Diversification Opportunities for Calamos Growth and First Eagle
-0.19 | Correlation Coefficient |
Good diversification
The 3 months correlation between Calamos and First is -0.19. Overlapping area represents the amount of risk that can be diversified away by holding Calamos Growth Fund and First Eagle Gold in the same portfolio, assuming nothing else is changed. The correlation between historical prices or returns on First Eagle Gold and Calamos Growth is a relative statistical measure of the degree to which these equity instruments tend to move together. The correlation coefficient measures the extent to which returns on Calamos Growth Fund are associated (or correlated) with First Eagle. Values of the correlation coefficient range from -1 to +1, where. The correlation of zero (0) is possible when the price movement of First Eagle Gold has no effect on the direction of Calamos Growth i.e., Calamos Growth and First Eagle go up and down completely randomly.
Pair Corralation between Calamos Growth and First Eagle
Assuming the 90 days horizon Calamos Growth Fund is expected to under-perform the First Eagle. In addition to that, Calamos Growth is 1.33 times more volatile than First Eagle Gold. It trades about -0.14 of its total potential returns per unit of risk. First Eagle Gold is currently generating about 0.3 per unit of volatility. If you would invest 2,524 in First Eagle Gold on October 20, 2024 and sell it today you would earn a total of 190.00 from holding First Eagle Gold or generate 7.53% return on investment over 90 days.

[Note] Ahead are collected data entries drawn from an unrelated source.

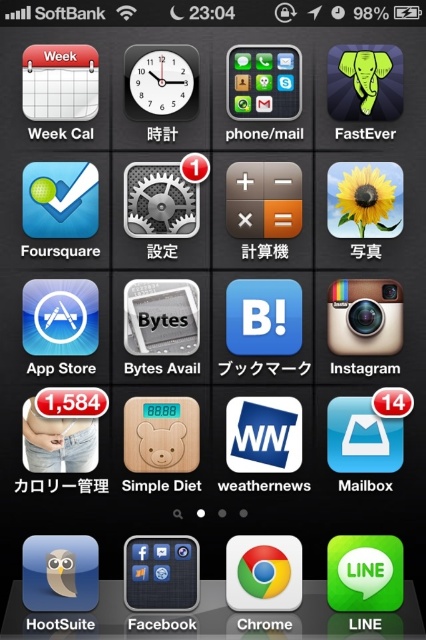
Does green matte line at bottom right have a greater height compared to matte black grid at center?

No, green matte line at bottom right is not taller than matte black grid at center.

Which is below, green matte line at bottom right or matte black grid at center?

Positioned lower is green matte line at bottom right.

You are a GUI agent. You are given a task and a screenshot of the screen. Output one action in this format:
    pyautogui.click(x=<x>, y=<y>)
    Task: Click on the green matte line at bottom right
    The height and width of the screenshot is (640, 426).
    Given the screenshot: What is the action you would take?
    pyautogui.click(x=365, y=572)

Find the location of a particular element. matte black smartphone at center is located at coordinates (161, 572).

Does point (337, 582) lie behind point (290, 588)?

No, it is in front of (290, 588).

Can you confirm if green matte line at bottom right is shorter than chromeshiny/reflectivebrowser at center?

Indeed, green matte line at bottom right has a lesser height compared to chromeshiny/reflectivebrowser at center.

Describe the element at coordinates (365, 572) in the screenshot. I see `green matte line at bottom right` at that location.

Identify the location of green matte line at bottom right. The height and width of the screenshot is (640, 426). (365, 572).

Time Period | 3 Months [change] |
Direction | Moves Against |
Strength | Insignificant |
Accuracy | 100.0% |
Values | Daily Returns |
Calamos Growth Fund vs. First Eagle Gold
Performance |
Timeline |
Calamos Growth |
First Eagle Gold |
Calamos Growth and First Eagle Volatility Contrast
Predicted Return Density |
Returns |
Pair Trading with Calamos Growth and First Eagle
The main advantage of trading using opposite Calamos Growth and First Eagle positions is that it hedges away some unsystematic risk. Because of two separate transactions, even if Calamos Growth position performs unexpectedly, First Eagle can make up some of the losses. Pair trading also minimizes risk from directional movements in the market. For example, if an entire industry or sector drops because of unexpected headlines, the short position in First Eagle will offset losses from the drop in First Eagle's long position.Calamos Growth vs. Columbia Convertible Securities | Calamos Growth vs. Calamos Vertible Fund | Calamos Growth vs. Gabelli Convertible And | Calamos Growth vs. Putnam Vertible Securities |
First Eagle vs. Gabelli Gold Fund | First Eagle vs. International Investors Gold | First Eagle vs. Gold And Precious | First Eagle vs. Wells Fargo Advantage |
Check out your portfolio center.Note that this page's information should be used as a complementary analysis to find the right mix of equity instruments to add to your existing portfolios or create a brand new portfolio. You can also try the CEOs Directory module to screen CEOs from public companies around the world.